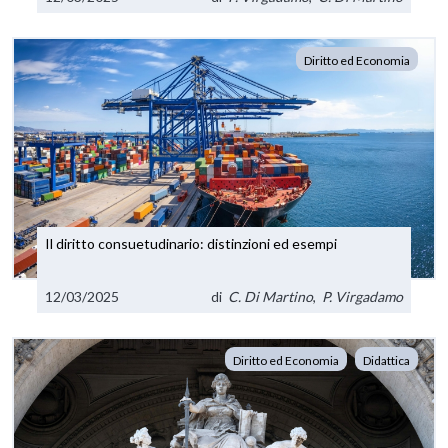
Diritto ed Economia
Il diritto consuetudinario: distinzioni ed esempi
12/03/2025
di
C. Di Martino
,
P. Virgadamo
Diritto ed Economia
Didattica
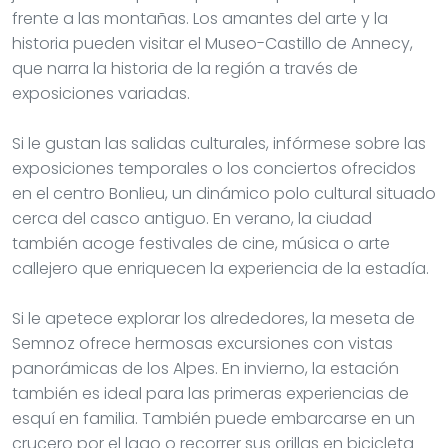
frente a las montañas. Los amantes del arte y la
historia pueden visitar el Museo-Castillo de Annecy,
que narra la historia de la región a través de
exposiciones variadas.
Si le gustan las salidas culturales, infórmese sobre las
exposiciones temporales o los conciertos ofrecidos
en el centro Bonlieu, un dinámico polo cultural situado
cerca del casco antiguo. En verano, la ciudad
también acoge festivales de cine, música o arte
callejero que enriquecen la experiencia de la estadía.
Si le apetece explorar los alrededores, la meseta de
Semnoz ofrece hermosas excursiones con vistas
panorámicas de los Alpes. En invierno, la estación
también es ideal para las primeras experiencias de
esquí en familia. También puede embarcarse en un
crucero por el lago o recorrer sus orillas en bicicleta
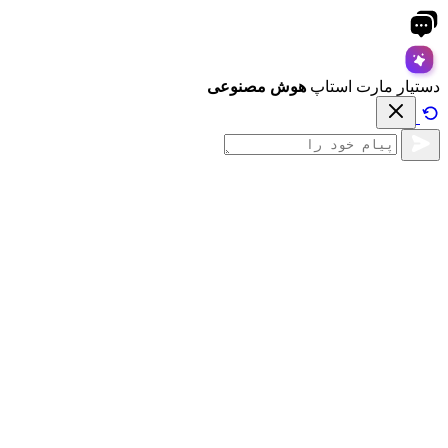
دستیار مارت استاپ
هوش مصنوعی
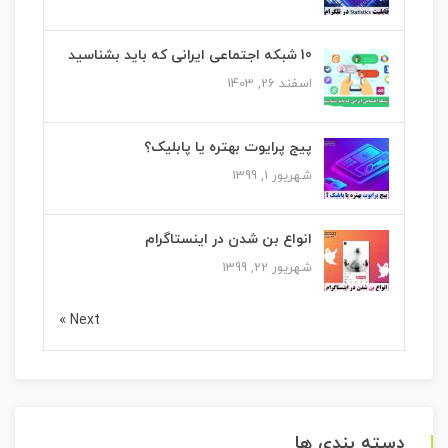
10 شبکه اجتماعی ایرانی که باید بشناسید
اسفند 26, 1403
پیج پرایوت بهتره یا پابلیک؟
شهریور 1, 1399
انواع بن شدن در اینستاگرام
شهریور 22, 1399
Next »
دسته بندی ها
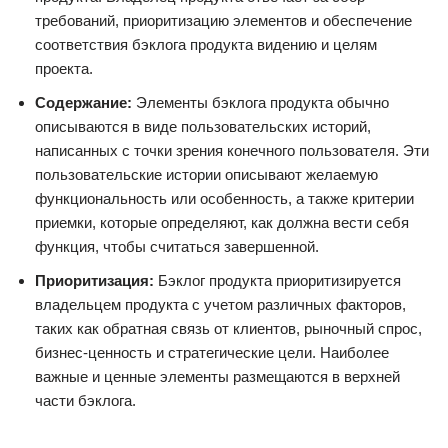
требований, приоритизацию элементов и обеспечение
соответствия бэклога продукта видению и целям
проекта.
Содержание:
Элементы бэклога продукта обычно
описываются в виде пользовательских историй,
написанных с точки зрения конечного пользователя. Эти
пользовательские истории описывают желаемую
функциональность или особенность, а также критерии
приемки, которые определяют, как должна вести себя
функция, чтобы считаться завершенной.
Приоритизация:
Бэклог продукта приоритизируется
владельцем продукта с учетом различных факторов,
таких как обратная связь от клиентов, рыночный спрос,
бизнес-ценность и стратегические цели. Наиболее
важные и ценные элементы размещаются в верхней
части бэклога.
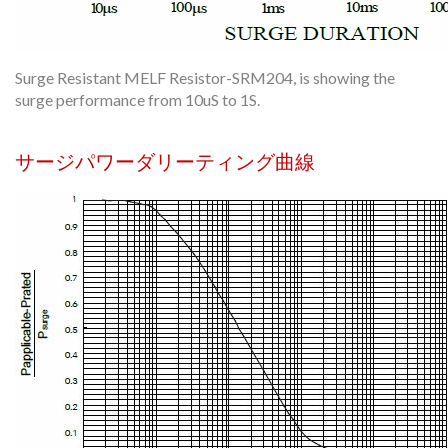
Surge Resistant MELF Resistor-SRM204, is showing the
surge performance from 10uS to 1S.
サージパワーダリーティング曲線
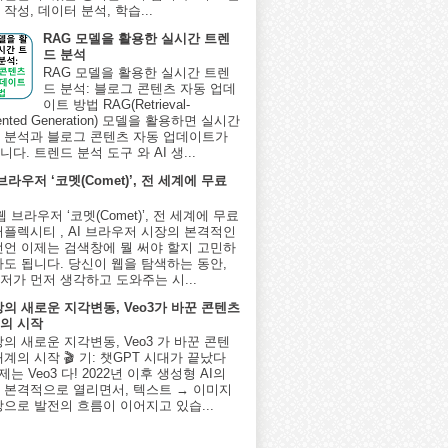
작성, 데이터 분석, 학습...
RAG 모델을 활용한 실시간 트렌
드 분석
RAG 모델을 활용한 실시간 트렌
드 분석: 블로그 콘텐츠 자동 업데
이트 방법 RAG(Retrieval-
ented Generation) 모델을 활용하면 실시간
 분석과 블로그 콘텐츠 자동 업데이트가
다. 트렌드 분석 도구 와 AI 생...
 브라우저 ‘코멧(Comet)’, 전 세계에 무료
I 웹 브라우저 ‘코멧(Comet)’, 전 세계에 무료
퍼플렉시티 , AI 브라우저 시장의 본격적인
선언 이제는 검색창에 뭘 써야 할지 고민하
아도 됩니다. 당신이 웹을 탐색하는 동안,
저가 먼저 생각하고 도와주는 시...
상의 새로운 지각변동, Veo3가 바꾼 콘텐츠
의 시작
상의 새로운 지각변동, Veo3 가 바꾼 콘텐
계의 시작 🎬 기: 챗GPT 시대가 끝났다
제는 Veo3 다! 2022년 이후 생성형 AI의
 본격적으로 열리면서, 텍스트 → 이미지
상으로 발전의 흐름이 이어지고 있습...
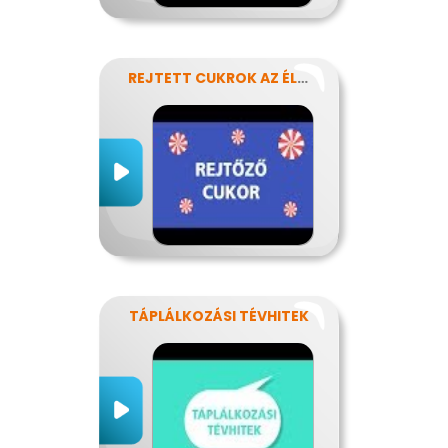
REJTETT CUKROK AZ ÉLELMISZEREINKBEN
TÁPLÁLKOZÁSI TÉVHITEK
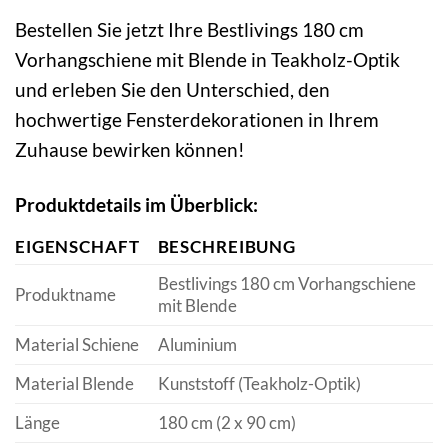
Bestellen Sie jetzt Ihre Bestlivings 180 cm
Vorhangschiene mit Blende in Teakholz-Optik
und erleben Sie den Unterschied, den
hochwertige Fensterdekorationen in Ihrem
Zuhause bewirken können!
Produktdetails im Überblick:
EIGENSCHAFT
BESCHREIBUNG
Bestlivings 180 cm Vorhangschiene
Produktname
mit Blende
Material Schiene
Aluminium
Material Blende
Kunststoff (Teakholz-Optik)
Länge
180 cm (2 x 90 cm)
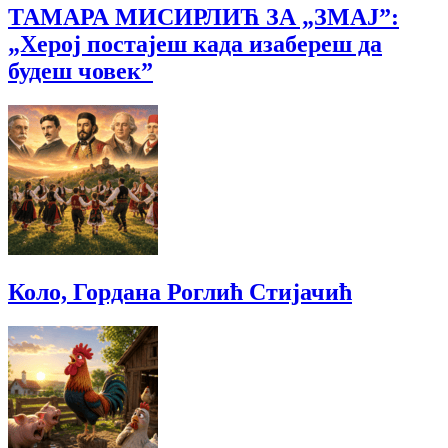
ТАМАРА МИСИРЛИЋ ЗА „ЗМАЈ”:
„Херој постајеш када изабереш да
будеш човек”
Коло, Гордана Роглић Стијачић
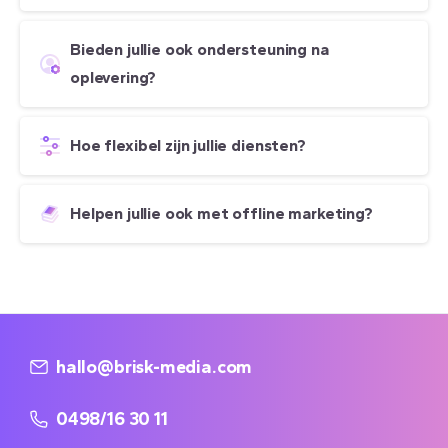
Bieden jullie ook ondersteuning na
oplevering?
Hoe flexibel zijn jullie diensten?
Helpen jullie ook met offline marketing?
hallo@brisk-media.com
0498/16 30 11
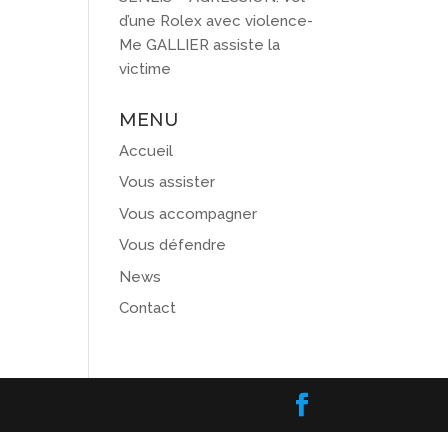
d’une Rolex avec violence-
Me GALLIER assiste la
victime
MENU
Accueil
Vous assister
Vous accompagner
Vous défendre
News
Contact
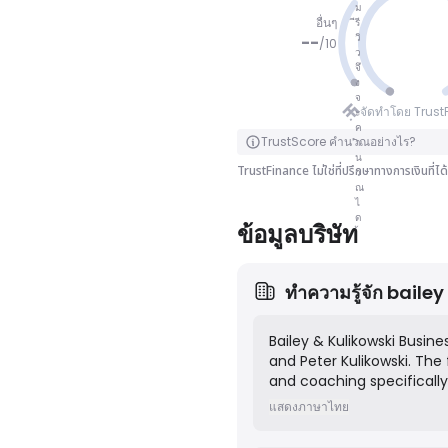
ม
อื่นๆ
ีรี
วิ
--
/
10
ว
จึ
ไม่มีคะแน
ง
จ
น
จัดทำโดย Trus
ะ
ค
คลิกเพื่อพลิก
TrustScore คำนวณอย่างไร?
ำ
น
TrustFinance ไม่ใช่ที่ปรึกษาทางการเงินที่
ว
ณ
ไ
ด
ข้อมูลบริษัท
ทำความรู้จัก
bailey
Bailey & Kulikowski Busin
and Peter Kulikowski. The 
and coaching specifically 
and consulting practices.
แสดงภาษาไทย
development capabilities,
through practical and res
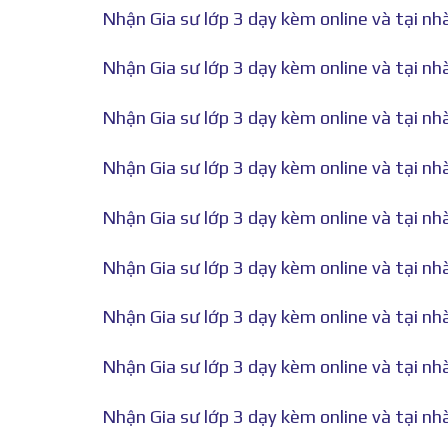
Nhận Gia sư lớp 3 dạy kèm online và tại nh
Nhận Gia sư lớp 3 dạy kèm online và tại nh
Nhận Gia sư lớp 3 dạy kèm online và tại nh
Nhận Gia sư lớp 3 dạy kèm online và tại nh
Nhận Gia sư lớp 3 dạy kèm online và tại nh
Nhận Gia sư lớp 3 dạy kèm online và tại nh
Nhận Gia sư lớp 3 dạy kèm online và tại nh
Nhận Gia sư lớp 3 dạy kèm online và tại nh
Nhận Gia sư lớp 3 dạy kèm online và tại nh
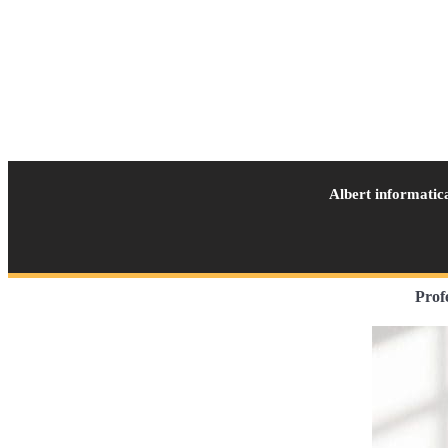
Albert informatic
Prof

########################################

**EXERCISE AIM:** Make an exact copy of the records above, one that has none of the pictures.

**TASK ANSWER:**
Diritto ed Economia
Il diritto consuetudinario: distinzioni ed esempi
12/03/2025
di
C. Di Martino
,
P. Virgadamo
Diritto ed Economia
Didattica
frente a las montañas. Los amantes del arte y la
historia pueden visitar el Museo-Castillo de Annecy,
que narra la historia de la región a través de
exposiciones variadas.
Si le gustan las salidas culturales, infórmese sobre las
exposiciones temporales o los conciertos ofrecidos
en el centro Bonlieu, un dinámico polo cultural situado
cerca del casco antiguo. En verano, la ciudad
también acoge festivales de cine, música o arte
callejero que enriquecen la experiencia de la estadía.
Si le apetece explorar los alrededores, la meseta de
Semnoz ofrece hermosas excursiones con vistas
panorámicas de los Alpes. En invierno, la estación
también es ideal para las primeras experiencias de
esquí en familia. También puede embarcarse en un
crucero por el lago o recorrer sus orillas en bicicleta
دستیار مارت استاپ
هوش مصنوعی
10 شبکه اجتماعی ایرانی که باید بشناسید
اسفند 26, 1403
پیج پرایوت بهتره یا پابلیک؟
شهریور 1, 1399
انواع بن شدن در اینستاگرام
شهریور 22, 1399
Next »
دسته بندی ها
требований, приоритизацию элементов и обеспечение
соответствия бэклога продукта видению и целям
проекта.
Содержание:
Элементы бэклога продукта обычно
описываются в виде пользовательских историй,
написанных с точки зрения конечного пользователя. Эти
пользовательские истории описывают желаемую
функциональность или особенность, а также критерии
приемки, которые определяют, как должна вести себя
функция, чтобы считаться завершенной.
Приоритизация:
Бэклог продукта приоритизируется
владельцем продукта с учетом различных факторов,
таких как обратная связь от клиентов, рыночный спрос,
бизнес-ценность и стратегические цели. Наиболее
важные и ценные элементы размещаются в верхней
части бэклога.
Surge Resistant MELF Resistor-SRM204, is showing the
surge performance from 10uS to 1S.
サージパワーダリーティング曲線
작성, 데이터 분석, 학습...
RAG 모델을 활용한 실시간 트렌
드 분석
RAG 모델을 활용한 실시간 트렌
드 분석: 블로그 콘텐츠 자동 업데
이트 방법 RAG(Retrieval-
ented Generation) 모델을 활용하면 실시간
 분석과 블로그 콘텐츠 자동 업데이트가
다. 트렌드 분석 도구 와 AI 생...
 브라우저 ‘코멧(Comet)’, 전 세계에 무료
I 웹 브라우저 ‘코멧(Comet)’, 전 세계에 무료
퍼플렉시티 , AI 브라우저 시장의 본격적인
선언 이제는 검색창에 뭘 써야 할지 고민하
아도 됩니다. 당신이 웹을 탐색하는 동안,
저가 먼저 생각하고 도와주는 시...
상의 새로운 지각변동, Veo3가 바꾼 콘텐츠
의 시작
상의 새로운 지각변동, Veo3 가 바꾼 콘텐
계의 시작 🎬 기: 챗GPT 시대가 끝났다
제는 Veo3 다! 2022년 이후 생성형 AI의
 본격적으로 열리면서, 텍스트 → 이미지
상으로 발전의 흐름이 이어지고 있습...
REJTETT CUKROK AZ ÉLELMISZEREINKBEN
TÁPLÁLKOZÁSI TÉVHITEK
Bestellen Sie jetzt Ihre Bestlivings 180 cm
Vorhangschiene mit Blende in Teakholz-Optik
und erleben Sie den Unterschied, den
hochwertige Fensterdekorationen in Ihrem
Zuhause bewirken können!
Produktdetails im Überblick:
EIGENSCHAFT
BESCHREIBUNG
Bestlivings 180 cm Vorhangschiene
Produktname
mit Blende
Material Schiene
Aluminium
Material Blende
Kunststoff (Teakholz-Optik)
Länge
180 cm (2 x 90 cm)
ТАМАРА МИСИРЛИЋ ЗА „ЗМАЈ”:
„Херој постајеш када изабереш да
будеш човек”
Коло, Гордана Роглић Стијачић
Bieden jullie ook ondersteuning na
oplevering?
Hoe flexibel zijn jullie diensten?
Helpen jullie ook met offline marketing?
hallo@brisk-media.com
0498/16 30 11
d’une Rolex avec violence-
Me GALLIER assiste la
victime
MENU
Accueil
Vous assister
Vous accompagner
Vous défendre
News
Contact
ม
อื่นๆ
ีรี
วิ
--
/
10
ว
จึ
ไม่มีคะแน
ง
จ
น
จัดทำโดย Trus
ะ
ค
คลิกเพื่อพลิก
TrustScore คำนวณอย่างไร?
ำ
น
TrustFinance ไม่ใช่ที่ปรึกษาทางการเงินที่
ว
ณ
ไ
ด
ข้อมูลบริษัท
ทำความรู้จัก
bailey
Bailey & Kulikowski Busin
and Peter Kulikowski. The 
and coaching specifically 
and consulting practices.
แสดงภาษาไทย
development capabilities,
through practical and res
Nhận Gia sư lớp 3 dạy kèm online và tại nh
Nhận Gia sư lớp 3 dạy kèm online và tại nh
Nhận Gia sư lớp 3 dạy kèm online và tại nh
Nhận Gia sư lớp 3 dạy kèm online và tại nh
Nhận Gia sư lớp 3 dạy kèm online và tại nh
Nhận Gia sư lớp 3 dạy kèm online và tại nh
Nhận Gia sư lớp 3 dạy kèm online và tại nh
Nhận Gia sư lớp 3 dạy kèm online và tại nh
Nhận Gia sư lớp 3 dạy kèm online và tại nh
Albert informatic
Prof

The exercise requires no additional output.